By By Laurance © 2014
In response to a suggestion by Robert Waggoner in his Internet course, I‘ve chanted in several lucid dreams, obtaining very different results depending upon the specific mantra used. In two, I‘ve chanted ‘HU.’
According to the Eckankar spiritual tradition, which emphasizes spiritual dreaming and soul travel, HU is an ancient name for God and the sound of all sounds chanted for spiritual uplifting. For purposes of comparison, in two other dreams, I chanted ‘OM,’ the sacred mantra in Hinduism and Buddhism, representing the sound of God, the eternal spirit, and the infinite universe.
As summarized previously (March 2013), in my first HU-chanting lucid dream, I was boating on crystal clear water.
The day was vibrantly beautiful, colors were vivid, and ripples sparkled in the sun. After realizing the rocky coastline was unfamiliar, I became lucid and decided to chant HU. Given my lofty intent, I was surprised by the tidal wave of base-chakra sexual energy that flowed through me. Due to this energetic onslaught, my dream started collapsing, replaced by considerable amorous energy directed toward my poor sleeping wife next to me.
However, because I did not want to lose a precious lucid dream, I imagined myself spinning, which directed me into a new dream setting. It was suggested that chanting HU may have initiated some sort of chakra-opening Kundalini response.

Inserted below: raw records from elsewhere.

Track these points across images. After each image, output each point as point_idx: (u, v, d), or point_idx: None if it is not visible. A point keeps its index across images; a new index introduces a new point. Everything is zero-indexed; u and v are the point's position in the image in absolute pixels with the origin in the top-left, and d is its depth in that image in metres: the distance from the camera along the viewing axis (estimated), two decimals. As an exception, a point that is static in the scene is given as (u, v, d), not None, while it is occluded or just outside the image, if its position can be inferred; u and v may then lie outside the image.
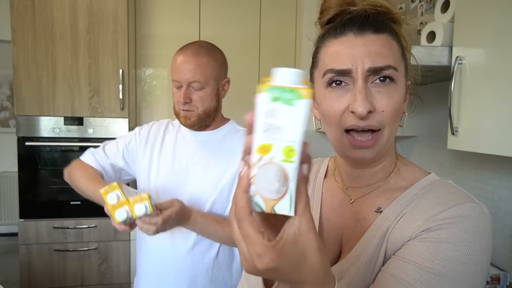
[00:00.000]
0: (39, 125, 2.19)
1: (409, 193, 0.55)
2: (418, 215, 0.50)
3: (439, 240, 0.46)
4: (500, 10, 0.95)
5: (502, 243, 1.30)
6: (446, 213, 0.48)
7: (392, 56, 0.52)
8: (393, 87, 0.51)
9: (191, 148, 1.16)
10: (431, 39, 1.20)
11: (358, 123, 0.50)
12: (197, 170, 1.13)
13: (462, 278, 0.44)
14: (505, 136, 0.93)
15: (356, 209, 0.59)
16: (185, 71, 1.05)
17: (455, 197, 0.51)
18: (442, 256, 0.45)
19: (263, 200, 0.35)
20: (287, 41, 2.63)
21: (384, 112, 0.51)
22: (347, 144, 0.53)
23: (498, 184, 1.33)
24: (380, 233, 0.53)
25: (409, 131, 1.79)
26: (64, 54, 2.17)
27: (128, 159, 1.21)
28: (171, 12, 2.48)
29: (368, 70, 0.50)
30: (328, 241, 0.60)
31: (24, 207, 2.20)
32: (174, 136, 1.20)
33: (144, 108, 2.53)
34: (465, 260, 0.45)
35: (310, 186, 0.67)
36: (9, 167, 3.99)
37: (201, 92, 1.08)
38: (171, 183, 1.13)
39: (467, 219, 0.47)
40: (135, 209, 0.91)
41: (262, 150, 0.34)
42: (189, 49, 1.08)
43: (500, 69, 0.95)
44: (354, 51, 0.50)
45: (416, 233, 0.49)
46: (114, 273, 2.31)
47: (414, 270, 0.45)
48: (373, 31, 0.51)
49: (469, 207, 0.48)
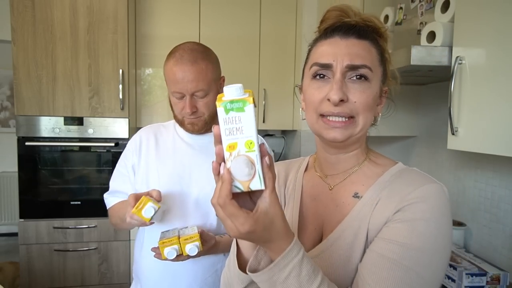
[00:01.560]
0: (39, 125, 2.19)
1: (382, 180, 0.64)
2: (393, 198, 0.59)
3: (413, 219, 0.55)
4: (500, 10, 0.95)
5: (502, 243, 1.30)
6: (415, 192, 0.57)
7: (369, 59, 0.62)
8: (366, 84, 0.61)
9: (193, 151, 1.14)
10: (431, 39, 1.20)
11: (332, 110, 0.61)
12: (202, 173, 1.12)
13: (435, 249, 0.55)
14: (505, 136, 0.93)
15: (335, 195, 0.68)
16: (187, 82, 1.01)
17: (420, 179, 0.60)
18: (417, 232, 0.55)
19: (240, 183, 0.48)
20: (287, 41, 2.63)
21: (356, 103, 0.61)
22: (322, 125, 0.63)
23: (498, 184, 1.33)
24: (360, 216, 0.62)
25: (409, 131, 1.79)
26: (64, 54, 2.17)
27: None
28: (171, 12, 2.48)
29: (346, 67, 0.60)
30: (309, 227, 0.69)
31: (24, 207, 2.20)
32: (170, 139, 1.17)
33: (144, 108, 2.53)
34: (436, 233, 0.55)
35: (292, 180, 0.77)
36: (9, 167, 3.99)
37: (206, 99, 1.06)
38: (175, 186, 1.11)
39: (432, 197, 0.57)
40: (186, 249, 0.96)
41: (230, 148, 0.47)
42: (184, 57, 1.03)
43: (500, 69, 0.95)
44: (337, 50, 0.61)
45: (393, 213, 0.58)
46: (114, 273, 2.31)
47: (397, 249, 0.54)
48: (356, 37, 0.62)
49: (433, 187, 0.58)
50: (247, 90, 0.49)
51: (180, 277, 1.11)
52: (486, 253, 1.36)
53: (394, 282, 0.53)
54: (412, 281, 0.53)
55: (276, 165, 0.79)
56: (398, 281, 0.53)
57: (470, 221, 1.46)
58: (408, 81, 1.65)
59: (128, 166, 1.17)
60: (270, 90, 2.63)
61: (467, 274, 1.15)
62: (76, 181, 2.28)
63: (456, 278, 1.18)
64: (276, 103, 2.64)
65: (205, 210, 1.11)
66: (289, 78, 2.65)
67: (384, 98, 0.68)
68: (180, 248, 0.96)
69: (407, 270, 0.53)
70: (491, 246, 1.35)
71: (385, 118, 0.71)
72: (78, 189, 2.28)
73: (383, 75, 0.65)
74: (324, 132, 0.63)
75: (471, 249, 1.44)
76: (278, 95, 2.65)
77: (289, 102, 2.68)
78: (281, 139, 3.05)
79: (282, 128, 2.77)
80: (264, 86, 2.62)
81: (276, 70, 2.61)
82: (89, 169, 2.29)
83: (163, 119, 1.26)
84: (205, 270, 1.12)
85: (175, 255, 0.95)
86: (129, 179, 1.17)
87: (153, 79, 2.54)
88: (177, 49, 1.06)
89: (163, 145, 1.17)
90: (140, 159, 1.16)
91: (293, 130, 2.77)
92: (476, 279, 1.15)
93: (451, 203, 1.62)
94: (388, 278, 0.53)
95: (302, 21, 2.60)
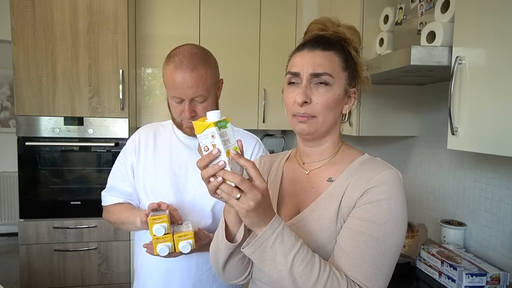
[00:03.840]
0: (39, 125, 2.19)
1: (352, 167, 0.77)
2: (360, 182, 0.73)
3: (377, 199, 0.69)
4: (500, 10, 0.95)
5: (502, 243, 1.30)
6: (377, 177, 0.71)
7: (331, 67, 0.74)
8: (327, 88, 0.74)
9: (190, 150, 1.15)
10: (431, 39, 1.20)
11: (298, 110, 0.75)
12: (198, 173, 1.13)
13: (396, 221, 0.69)
14: (505, 136, 0.93)
15: (311, 179, 0.81)
16: (186, 88, 1.02)
17: (381, 166, 0.75)
18: (382, 210, 0.69)
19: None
20: (287, 41, 2.63)
21: (318, 104, 0.74)
22: (294, 121, 0.78)
23: (498, 184, 1.33)
24: (333, 195, 0.75)
25: (409, 131, 1.79)
26: (64, 54, 2.18)
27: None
28: (171, 12, 2.48)
29: (310, 74, 0.74)
30: (287, 205, 0.83)
31: (24, 207, 2.20)
32: (168, 138, 1.18)
33: (144, 108, 2.53)
34: (395, 208, 0.69)
35: (274, 169, 0.90)
36: (9, 167, 3.99)
37: (204, 103, 1.06)
38: (171, 186, 1.12)
39: (392, 180, 0.71)
40: (179, 246, 0.95)
41: (227, 154, 0.62)
42: (183, 63, 1.02)
43: (500, 69, 0.95)
44: (304, 61, 0.75)
45: (361, 194, 0.71)
46: (114, 273, 2.31)
47: (368, 224, 0.68)
48: (321, 49, 0.75)
49: (391, 172, 0.72)
50: (225, 116, 0.67)
51: (173, 273, 1.12)
52: (486, 253, 1.36)
53: (368, 250, 0.67)
54: (381, 248, 0.68)
55: (262, 158, 0.95)
56: (371, 249, 0.67)
57: (470, 221, 1.46)
58: (408, 81, 1.65)
59: (127, 165, 1.18)
60: (270, 90, 2.63)
61: (467, 274, 1.15)
62: (76, 181, 2.28)
63: (456, 278, 1.18)
64: (276, 103, 2.64)
65: (201, 209, 1.12)
66: (289, 78, 2.65)
67: (352, 98, 0.80)
68: (173, 245, 0.95)
69: (377, 240, 0.68)
70: (491, 246, 1.35)
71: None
72: (78, 189, 2.28)
73: (349, 78, 0.77)
74: (295, 126, 0.78)
75: (471, 249, 1.44)
76: (278, 95, 2.62)
77: (289, 102, 2.67)
78: (281, 139, 3.05)
79: (282, 128, 2.77)
80: (264, 86, 2.62)
81: (276, 70, 2.61)
82: (89, 169, 2.30)
83: (163, 119, 1.26)
84: (199, 267, 1.13)
85: (167, 252, 0.95)
86: (127, 177, 1.18)
87: (153, 79, 2.54)
88: (177, 53, 1.05)
89: (161, 145, 1.18)
90: (139, 158, 1.17)
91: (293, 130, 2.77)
92: (476, 279, 1.15)
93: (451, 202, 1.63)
94: (363, 248, 0.67)
95: (302, 21, 2.60)
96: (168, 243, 0.95)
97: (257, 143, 1.19)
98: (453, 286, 1.19)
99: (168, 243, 0.95)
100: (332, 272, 0.65)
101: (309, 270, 0.64)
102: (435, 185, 1.67)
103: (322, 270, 0.64)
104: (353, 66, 0.78)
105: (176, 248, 0.96)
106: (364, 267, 0.66)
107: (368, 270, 0.66)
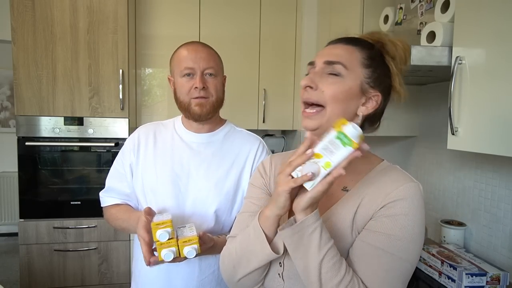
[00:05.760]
0: (39, 125, 2.19)
1: (369, 177, 0.74)
2: (378, 195, 0.70)
3: (395, 214, 0.67)
4: (500, 10, 0.95)
5: (502, 243, 1.30)
6: (397, 191, 0.68)
7: (347, 58, 0.72)
8: (338, 79, 0.71)
9: (192, 150, 1.13)
10: (431, 39, 1.20)
11: (302, 94, 0.73)
12: (200, 173, 1.11)
13: (412, 237, 0.66)
14: (505, 136, 0.93)
15: None
16: (199, 59, 1.07)
17: (401, 178, 0.71)
18: (399, 225, 0.66)
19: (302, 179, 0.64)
20: (287, 41, 2.63)
21: (324, 92, 0.71)
22: (302, 118, 0.75)
23: (498, 184, 1.33)
24: (347, 206, 0.72)
25: (409, 131, 1.79)
26: (64, 54, 2.18)
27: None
28: (171, 13, 2.48)
29: (324, 62, 0.73)
30: None
31: (24, 207, 2.20)
32: (169, 137, 1.16)
33: (144, 108, 2.53)
34: (413, 225, 0.66)
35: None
36: (9, 167, 3.99)
37: (215, 80, 1.10)
38: (173, 187, 1.10)
39: (412, 196, 0.68)
40: (184, 252, 0.92)
41: (316, 156, 0.62)
42: (194, 43, 1.12)
43: (500, 69, 0.95)
44: (324, 52, 0.75)
45: (379, 208, 0.68)
46: (114, 273, 2.31)
47: (384, 239, 0.66)
48: (344, 43, 0.75)
49: (412, 185, 0.69)
50: (362, 137, 0.61)
51: (175, 278, 1.10)
52: (486, 253, 1.36)
53: (382, 266, 0.66)
54: (396, 264, 0.66)
55: (273, 157, 0.90)
56: (385, 265, 0.65)
57: (470, 221, 1.46)
58: (408, 81, 1.65)
59: (126, 165, 1.16)
60: (270, 90, 2.63)
61: (467, 274, 1.15)
62: (76, 181, 2.28)
63: (456, 278, 1.18)
64: (276, 103, 2.64)
65: (203, 210, 1.09)
66: (289, 78, 2.65)
67: (373, 101, 0.74)
68: (178, 250, 0.93)
69: (391, 256, 0.65)
70: (491, 246, 1.35)
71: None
72: (78, 189, 2.28)
73: (370, 77, 0.73)
74: (302, 123, 0.75)
75: (471, 249, 1.44)
76: (278, 95, 2.65)
77: (289, 102, 2.68)
78: (281, 139, 3.05)
79: (282, 128, 2.77)
80: (264, 86, 2.62)
81: (276, 70, 2.61)
82: (89, 169, 2.29)
83: (163, 119, 1.25)
84: (202, 271, 1.11)
85: (172, 258, 0.92)
86: (125, 178, 1.16)
87: (153, 79, 2.54)
88: (187, 42, 1.13)
89: (161, 144, 1.15)
90: (138, 158, 1.14)
91: (293, 130, 2.77)
92: (476, 279, 1.15)
93: (451, 202, 1.62)
94: (377, 264, 0.66)
95: (302, 21, 2.60)
96: (172, 248, 0.92)
97: (261, 144, 1.18)
98: (453, 286, 1.19)
99: (173, 248, 0.92)
100: (354, 278, 0.65)
101: (336, 268, 0.64)
102: (435, 185, 1.67)
103: (347, 273, 0.64)
104: (381, 68, 0.74)
105: (181, 253, 0.93)
106: (376, 283, 0.65)
107: (380, 286, 0.65)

The second HU-chanting dream initially had a relatively mundane feel with many plot elements.
At some point, I found myself throwing away boxes in a dumpster and, after noticing that the nearby street layout had changed, became lucid. As before, I decided to chant HU. Although lacking the intensity of the preceding dream, positive energy once again enveloped me. I flopped over on my back floating in euphoric ecstasy. Unfortunately, my dream could not hold all this feel-good energy, and I woke up.
In my first OM-chanting dream, I walked into a messy room, thinking it was my bedroom.
For some reason, I became lucid. With great expectations, I sat down and began to chant OM, but nothing happened. Disappointed, I started walking around the room, now observing a woman and child in it. Assuming I had entered the wrong room, I quickly left, ‘Spirit,’ my white German Shepherd, following me.
A few days later in my second OM-chanting dream, I entered a room that had once been mine, realizing that I had left some books and notebooks there and needed to collect them. After leaving and walking outside, I started wondering if I was dreaming, attempting some reality testing by reading text.
After ascertaining I was, indeed, dreaming, I started floating in the air, and then decided to chant OM. When chanting OM, I would slowly descend to the ground; between OMs, I rose up again. After bobbing up and down for a while, I quit chanting and started exploring the neighborhood in what became, for me, a fairly long lucid dream.
Clearly, my reaction to chanting HU in a lucid dream was vastly different than chanting OM.
Words are inadequate to describe the amazing, uplifting energy that coursed through me by chanting HU. These were peak experiences. In contrast, chanting OM triggered no, or even a slightly negative, response. Later, a spiritual mentor indicated that chanting OM in the projected state tends to end the projection because OM is an attunement to the collective consciousness of the many beings on Earth who are chanting this mantra while being awake and not asleep.
Perhaps, to some degree, the difference is due to familiarity.
Because my wife is an Eckankar practitioner, I‘ve chanted HU a lot more than OM over the years. I‘d love it if other lucid dreamers would try this chanting comparison and share their results.